-
Notifications
You must be signed in to change notification settings - Fork 10
Project Motivation and Goals
Efficiency in hardware is vital as neural network models become more complex to tackle challenging problems, and optimizing ML hardware architectures has become a crucial research area. Scientists around the world, such as particle physicists at CERN need to accelerate their ML models in FPGA or custom ASICs for various applications including compressing the gigantic amount of data generated by the detectors at Large Hadron Collider (LHC).
However, implementing a DNN in hardware involves painstaking RTL design & verification, which takes time and effort. To solve this problem, HLS4ML, a user-friendly Python library was developed at CERN, enabling physicists to program ML code in Python and build synthesizable hardware on an FPGA through HLS (high-level synthesis). It is widely being adopted in the scientific community.

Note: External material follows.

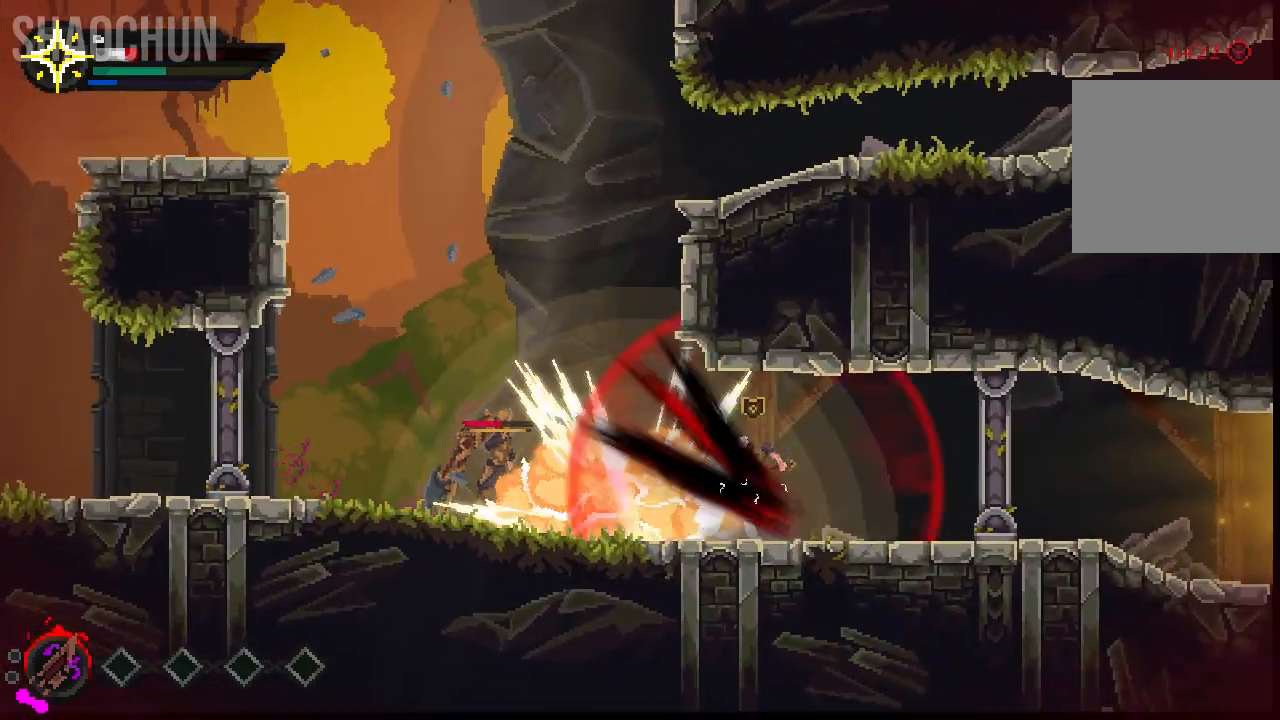
{"dt_ms": 500, "buttons": [], "left_stick": "right", "right_stick": "center"}
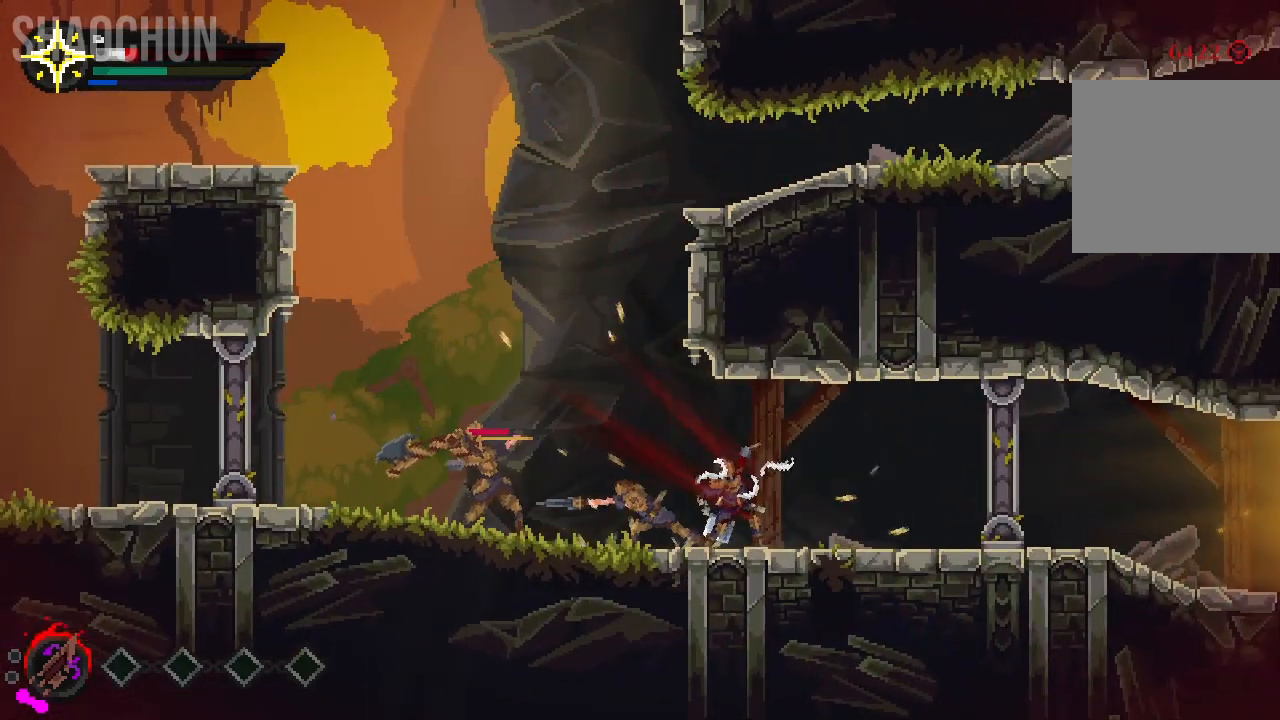
{"dt_ms": 500, "buttons": ["B"], "left_stick": "right", "right_stick": "center", "events": [[250, "B", "down"], [383, "B", "up"], [467, "B", "down"]]}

Yet, HLS4ML has limitations, particularly in supporting large-scale deep neural networks (DNN), which are crucial for many applications. Our project aims to address this limitation by creating a backend framework supporting large-scale DNN networks. This will enable efficient implementation of optimized hardware architectures on FPGA and ASIC for modern applications.
To be more specific, HLS4ML currently infers a new hardware module for each layer of the DNN in FPGA, making resource consumption scales quickly with the depth of the network. As a result, it is not possible to implement anything like a ResNet using HLS4ML. Thus, in real applications, it is desirable to process multiple layers in a single hardware engine. Our project seeks to make these hardware modules reusable, i.e., enabling data to flow through the same engine for multiple times, representing multiple layers. Therefore, we can allow the construction of large, complex ML models with limited hardware resources for various applications.